- The Washington Times - Wednesday, January 30, 2002

LITTLE ROCK, Ark. (AP) Don't tell retired U.S. Navy Lt. Stephen Harris about the difficulties of being an Afghan war detainee in Cuba. He was tortured, beaten and starved in North Korea a far cry, he says, from what's happening in Camp X-Ray.
Many former POWs say 158 suspected al Qaeda and Taliban fighters being held by the United States at the Guantanamo Bay Naval Base camp are being treated far better than they were.
They remember forced marches in freezing temperatures with little clothing, minuscule food rations, regular beatings, torture, executions, cramped cells with little or no light, no books or writing utensils, nothing to keep their minds off the grueling conditions.
"In the entire 61/2 years I was a prisoner of war, I never saw the Red Cross," said retired Marine Corps Lt. Col. Orson Swindle, now a federal trade commissioner in Washington.
Mr. Swindle, a former fighter pilot, was shot down over Vietnam in November 1966 and remained in captivity until March 1973.
"I was taken into a cave, tied up, put in a pit, and they'd bring people in to see me … they'd all have rocks and sticks … and my main goal was to keep my head down so I didn't get my eyes put out," Mr. Swindle said.
In contrast, Mr. Swindle said, the detainees at Camp X-Ray are being held in open-air cells with walls of chain-link fence in tropical temperatures that hover in the low-80s. The detainees have been visited by the International Red Cross, issued prayer [skull] caps and are allowed to pray five times a day.
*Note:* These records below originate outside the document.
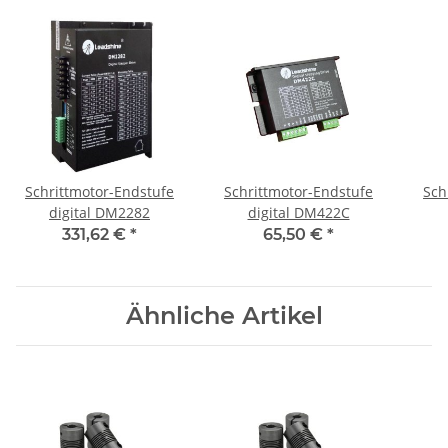
Schrittmotor-Endstufe
Schrittmotor-Endstufe
Sch
digital DM2282
digital DM422C
331,62 €
*
65,50 €
*
Ähnliche Artikel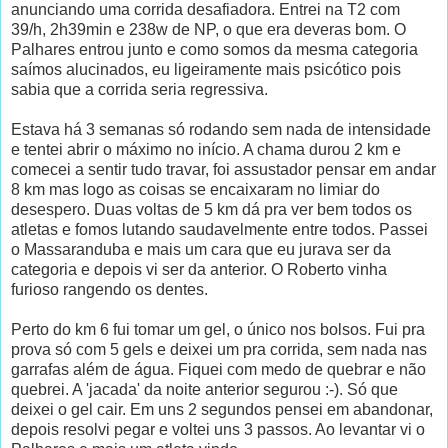
anunciando uma corrida desafiadora. Entrei na T2 com
39/h, 2h39min e 238w de NP, o que era deveras bom. O
Palhares entrou junto e como somos da mesma categoria
saímos alucinados, eu ligeiramente mais psicótico pois
sabia que a corrida seria regressiva.
Estava há 3 semanas só rodando sem nada de intensidade
e tentei abrir o máximo no início. A chama durou 2 km e
comecei a sentir tudo travar, foi assustador pensar em andar
8 km mas logo as coisas se encaixaram no limiar do
desespero. Duas voltas de 5 km dá pra ver bem todos os
atletas e fomos lutando saudavelmente entre todos. Passei
o Massaranduba e mais um cara que eu jurava ser da
categoria e depois vi ser da anterior. O Roberto vinha
furioso rangendo os dentes.
Perto do km 6 fui tomar um gel, o único nos bolsos. Fui pra
prova só com 5 gels e deixei um pra corrida, sem nada nas
garrafas além de água. Fiquei com medo de quebrar e não
quebrei. A 'jacada' da noite anterior segurou :-). Só que
deixei o gel cair. Em uns 2 segundos pensei em abandonar,
depois resolvi pegar e voltei uns 3 passos. Ao levantar vi o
Upon arrival in Cuba, they were allowed to mail a letter home to let relatives know of their situation. Officials have said the prisoners will be allowed to grow back their beards and long hair that many Muslim men wear. They're also getting pita bread with their meals now, and officials are considering requests to give them access to tea and books.
The former POWs point out that designation as a prisoner of war under the Geneva Convention does not guarantee humane treatment.